[WHAT THE EXERCISE ASKS]: Transcribe the full listing exactly, and drop every picture.

[PROVIDED RECORDS]:
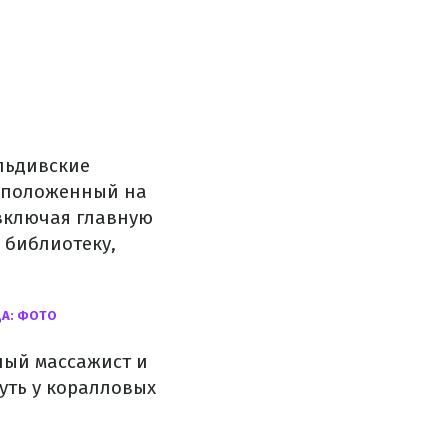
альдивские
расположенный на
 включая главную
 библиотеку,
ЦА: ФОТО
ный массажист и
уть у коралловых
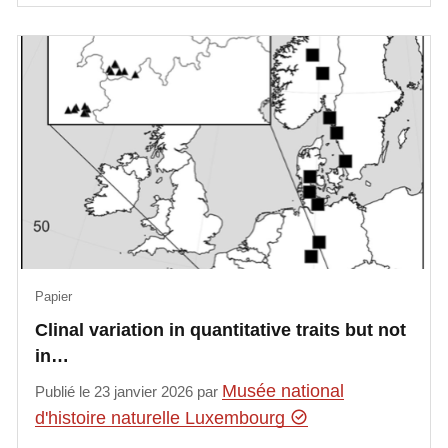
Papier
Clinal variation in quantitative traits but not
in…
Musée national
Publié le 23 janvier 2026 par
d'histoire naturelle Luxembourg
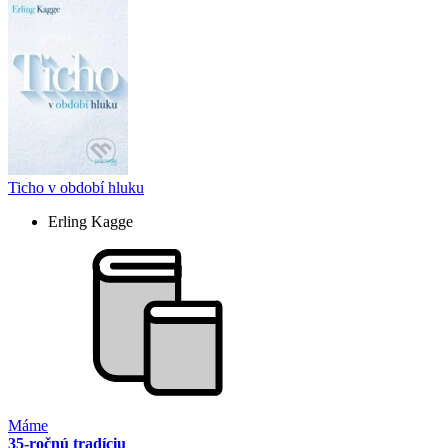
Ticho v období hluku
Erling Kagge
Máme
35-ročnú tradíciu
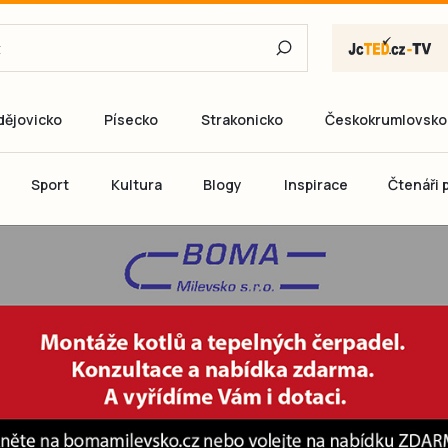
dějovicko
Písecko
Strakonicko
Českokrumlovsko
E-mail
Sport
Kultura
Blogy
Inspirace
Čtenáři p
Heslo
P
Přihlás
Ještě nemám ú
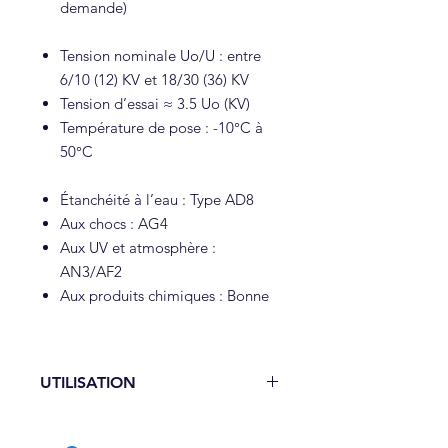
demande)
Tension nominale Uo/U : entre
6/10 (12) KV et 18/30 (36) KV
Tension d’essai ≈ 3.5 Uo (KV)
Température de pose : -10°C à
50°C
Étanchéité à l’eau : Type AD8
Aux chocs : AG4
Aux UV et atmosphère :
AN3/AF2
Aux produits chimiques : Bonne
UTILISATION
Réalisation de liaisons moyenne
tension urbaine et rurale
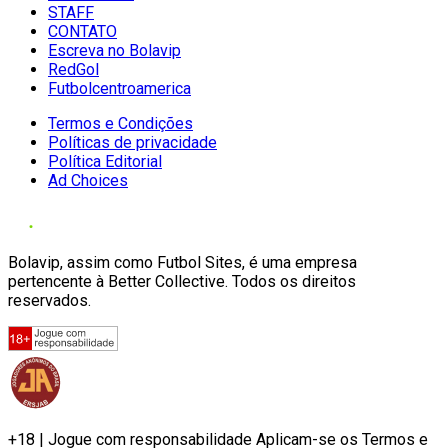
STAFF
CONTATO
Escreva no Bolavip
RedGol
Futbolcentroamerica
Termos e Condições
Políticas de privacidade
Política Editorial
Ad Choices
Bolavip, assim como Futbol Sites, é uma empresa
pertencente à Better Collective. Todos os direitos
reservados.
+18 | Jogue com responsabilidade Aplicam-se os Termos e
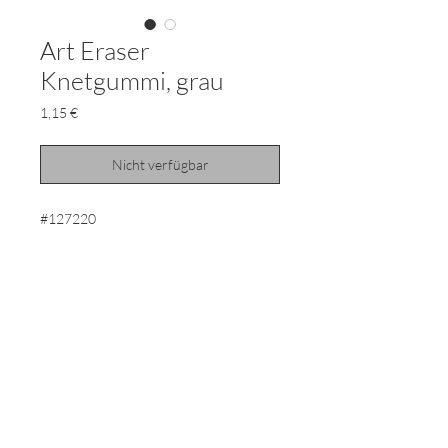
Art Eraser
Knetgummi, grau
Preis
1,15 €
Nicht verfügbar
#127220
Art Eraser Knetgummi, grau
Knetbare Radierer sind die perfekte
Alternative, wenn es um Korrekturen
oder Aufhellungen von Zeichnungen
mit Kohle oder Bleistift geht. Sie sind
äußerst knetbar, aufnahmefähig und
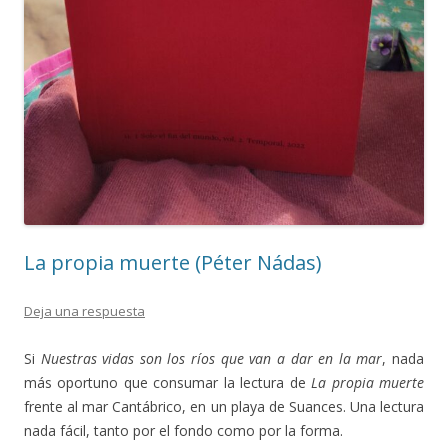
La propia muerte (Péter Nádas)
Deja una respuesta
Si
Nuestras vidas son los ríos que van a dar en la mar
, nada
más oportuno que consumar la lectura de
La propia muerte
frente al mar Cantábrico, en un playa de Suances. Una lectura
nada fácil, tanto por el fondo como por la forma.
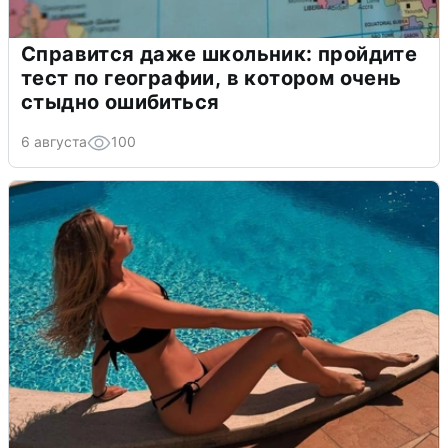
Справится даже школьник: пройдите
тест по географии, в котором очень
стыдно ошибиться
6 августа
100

[ANSWER BELOW]:
альдивские
расположенный на
 включая главную
 библиотеку,
ЦА: ФОТО
ный массажист и
уть у коралловых
Papier
Clinal variation in quantitative traits but not
in…
Musée national
Publié le 23 janvier 2026 par
d'histoire naturelle Luxembourg
Ticho v období hluku
Erling Kagge
Máme
35-ročnú tradíciu
dějovicko
Písecko
Strakonicko
Českokrumlovsko
E-mail
Sport
Kultura
Blogy
Inspirace
Čtenáři p
Heslo
P
Přihlás
Ještě nemám ú
demande)
Tension nominale Uo/U : entre
6/10 (12) KV et 18/30 (36) KV
Tension d’essai ≈ 3.5 Uo (KV)
Température de pose : -10°C à
50°C
Étanchéité à l’eau : Type AD8
Aux chocs : AG4
Aux UV et atmosphère :
AN3/AF2
Aux produits chimiques : Bonne
UTILISATION
Réalisation de liaisons moyenne
tension urbaine et rurale
STAFF
CONTATO
Escreva no Bolavip
RedGol
Futbolcentroamerica
Termos e Condições
Políticas de privacidade
Política Editorial
Ad Choices
Bolavip, assim como Futbol Sites, é uma empresa
pertencente à Better Collective. Todos os direitos
reservados.
+18 | Jogue com responsabilidade Aplicam-se os Termos e
Art Eraser
Knetgummi, grau
Preis
1,15 €
Nicht verfügbar
#127220
Art Eraser Knetgummi, grau
Knetbare Radierer sind die perfekte
Alternative, wenn es um Korrekturen
oder Aufhellungen von Zeichnungen
mit Kohle oder Bleistift geht. Sie sind
äußerst knetbar, aufnahmefähig und
La propia muerte (Péter Nádas)
Deja una respuesta
Si
Nuestras vidas son los ríos que van a dar en la mar
, nada
más oportuno que consumar la lectura de
La propia muerte
frente al mar Cantábrico, en un playa de Suances. Una lectura
nada fácil, tanto por el fondo como por la forma.
Справится даже школьник: пройдите
тест по географии, в котором очень
стыдно ошибиться
6 августа
100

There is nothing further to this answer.